During the interminable commercial breaks, I began to doze, but I jerked back awake at Taverner’s name.

 

One of Chicago’s most prominent figures, and one of its most controversial, is gone. Olin Tavernergained notoriety in the fifties when he served as counsel to Illinois congressman Walker Bushnell on the House Un-American Activities Committee. For two decades, Taverner was one of the most important voices of American conservatism. Of late years, he had been living quietly, almost reclusively, in a retirement home near Naperville. His personal attendant found Taverner in his armchair this morning, dead of an apparent heart attack. He has left no immediate survivors. Again, Olin Taverner, dead at ninety-one.

 

Are you sick of turning to your ten-year-old every time you want to cruise the Web? Well, here’s a perfect solution. I switched off the sound. Dead in a retirement home near Naperville? Could that have been Anodyne Park? Maybe Taverner had been Geraldine Graham’s neighbor in that exclusive little retirement resort. Maybe I could talk to her about him. And find out whether by some remote chance Catherine Bayard was telling the truth when she said her grandfather had a key to Larchmont Hall.

 

A Chicago cop started purposefully down the street, ready to give me a second ticket.
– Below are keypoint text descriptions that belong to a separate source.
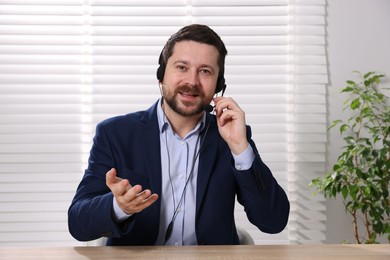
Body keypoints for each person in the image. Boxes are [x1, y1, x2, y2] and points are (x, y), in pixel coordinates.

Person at [68, 24, 289, 246]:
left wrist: (241, 149)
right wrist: (119, 207)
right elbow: (78, 223)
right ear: (161, 75)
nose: (192, 82)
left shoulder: (231, 137)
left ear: (218, 85)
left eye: (205, 71)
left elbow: (273, 221)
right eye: (182, 67)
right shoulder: (115, 134)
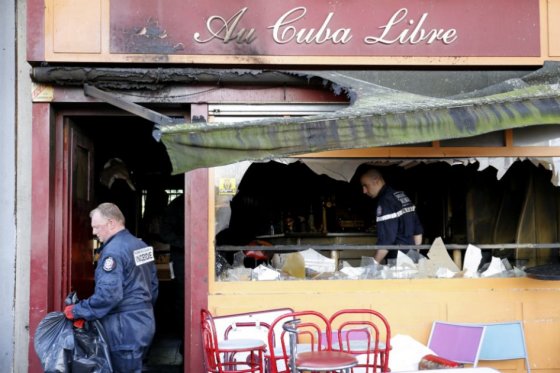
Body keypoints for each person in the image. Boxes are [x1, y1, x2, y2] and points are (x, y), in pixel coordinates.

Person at [63, 202, 159, 373]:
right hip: (144, 322)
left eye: (97, 227)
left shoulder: (112, 252)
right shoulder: (142, 246)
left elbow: (109, 295)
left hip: (123, 328)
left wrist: (78, 310)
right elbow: (153, 285)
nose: (94, 232)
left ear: (111, 223)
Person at [360, 167, 423, 263]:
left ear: (376, 181)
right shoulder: (401, 196)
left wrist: (372, 266)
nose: (364, 191)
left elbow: (386, 241)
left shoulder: (385, 202)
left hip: (397, 262)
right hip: (412, 260)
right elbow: (417, 231)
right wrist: (415, 256)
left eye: (365, 186)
I put the car in gear and drove to my office. I should check a few things, anyway, before seeing Ms. Graham again. Come to think of it, I could get a detailed report on Taverner from the Web.

 

As I let myself into the building, Tessa was locking her studio door. She

 

backed away from me when she saw I had a cold: she’s a bit of a nut about germs. I made a show of covering my mouth with my scarf. She laughed, but still edged quickly out the front door.

 

I went down the hall to the back of the building, switching on the tiny cooktop we put back there. We share a shower room and a refrigerator, too, but we meter our gas and electricity separately because Tessa’s metal sculpting is so power-demanding. I scrounged one of Tessa’s tea bags, conscientiously leaving an IOU: one ginger-lemongrass tea bag, and took it into my office.